The dollar and the rand. Picture: REUTERS, SIPHIWE SIBEKO
The dollar and the rand. Picture: REUTERS, SIPHIWE SIBEKO

After sliding above R15/$ and flirting with R20 against the pound in early September, the currency had a good month in the end, the best since January when the country  and markets breathed a collective sigh of relief after Cyril Ramaphosa’s narrow victory at the ANC conference in December 2018.

Of course that didn’t last. The combination of emerging-market jitters, higher oil prices and the trade war between the US and China saw the rand being punished, falling to a 2018 low of R15.69/$.

Domestic developments were also key, none more than President Ramaphosa’s ill-advised statement on July 31 that the ANC would seek to change the constitution in order to explicitly allow for the expropriation of land without compensation. There was also bad news on the economy, which slipped into a recession in the first half, the first time that’s happened since the global financial crisis was at its peak nearly a decade ago.

Politicians, predictably, tried to minimise its significance by insisting on inserting “technical” before “recession”.  But there is no denying that this was a major setback and an indictment of the country, seeing that, unlike in 2009, this happened as global growth was picking up.

Compared with what had come before, September was a good month.  The 4% gain in the rand against the dollar was only bettered by the Turkish lira, which had sparked the initial panic, and the Chilean peso.

The debate about land had calmed down to some extent,  and interest rate hikes from countries such as Turkey, Argentina and Russia seemed to be finally working and attracting cash back into emerging markets.  It was an environment well suited to a recovery for the rand, which, because of the sophistication and openness of SA’s financial markets, tends to suffer disproportionately when investors are bailing from emerging markets and seeking safety in developed ones.

But have we come back to earth? After reaching a one-month high around R14/$ on September 27, the rand has more than given up its gains for that month as a whole, and is at the bottom of the pile among 24 emerging currencies tracked by Bloomberg since then.

This is bad news at a time when oil prices are rising, with Brent crude climbing above $86 a barrel this week and some analysts seeing it reach $100 by Christmas.  The latest petrol-price rise to above R17/l may have just been a sign of more pain to come. It’s going to be a while before energy minister Jeff Radebe claws back the cost of his intervention to limit the petrol-price hike in September.

This time the trigger has been data showing the US economic recovery is gathering pace, meaning that the US Federal Reserve may soon be in a position to increase the pace of interest rate increases. Ironically enough, the rand actually gained in the wake of Friday’s data showing that the US unemployment rate has dropped to the lowest level since 1969. Nothing too much must be read into that, as it reflected some disappointment that the September payrolls number missed estimates, leading to dollar weakness.
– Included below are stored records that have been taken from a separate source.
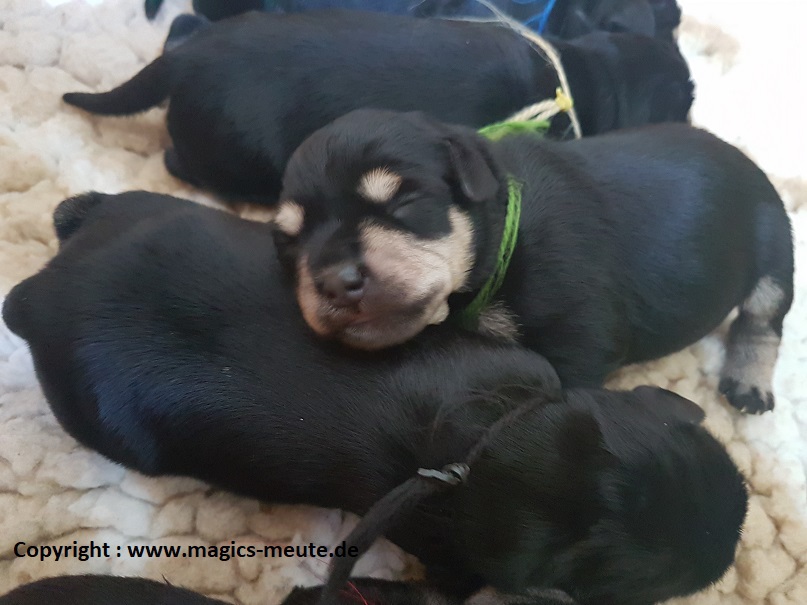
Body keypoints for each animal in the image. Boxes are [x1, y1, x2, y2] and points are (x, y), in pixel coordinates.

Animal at [63, 10, 693, 204]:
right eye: (687, 100)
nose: (693, 124)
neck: (580, 76)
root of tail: (186, 60)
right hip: (237, 152)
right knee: (181, 162)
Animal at [274, 111, 794, 414]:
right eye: (290, 241)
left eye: (404, 202)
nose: (334, 283)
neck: (506, 234)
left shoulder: (578, 342)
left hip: (774, 246)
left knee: (762, 322)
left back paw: (748, 383)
Bond markets provided a more accurate picture of what’s coming.  Yields on Treasuries, considered the safest investments in the world, jumped, with 10-year rates reaching a seven-year high. So if investors can get higher returns buying virtually risk-free assets, it goes without saying that demand for those that are deemed to pose higher risks will suffer.  So the rand isn’t likely to make a sustained recovery anytime soon.

Currently, SA’s R186 bond yields an annual 9.2%, which is about six percentage points more than Treasuries with a similar maturity profile.  The South African bonds are just one Moody’s downgrade from junk status. So if investors judge that spread to be insufficient to compensate for the higher risk, they will want higher yields to buy our bonds, placing upward pressure on local interest rates.

Considering how close the Reserve Bank’s September call to keep rates unchanged was, it’s becoming harder and harder to see a scenario where SA avoids a hike later in 2018.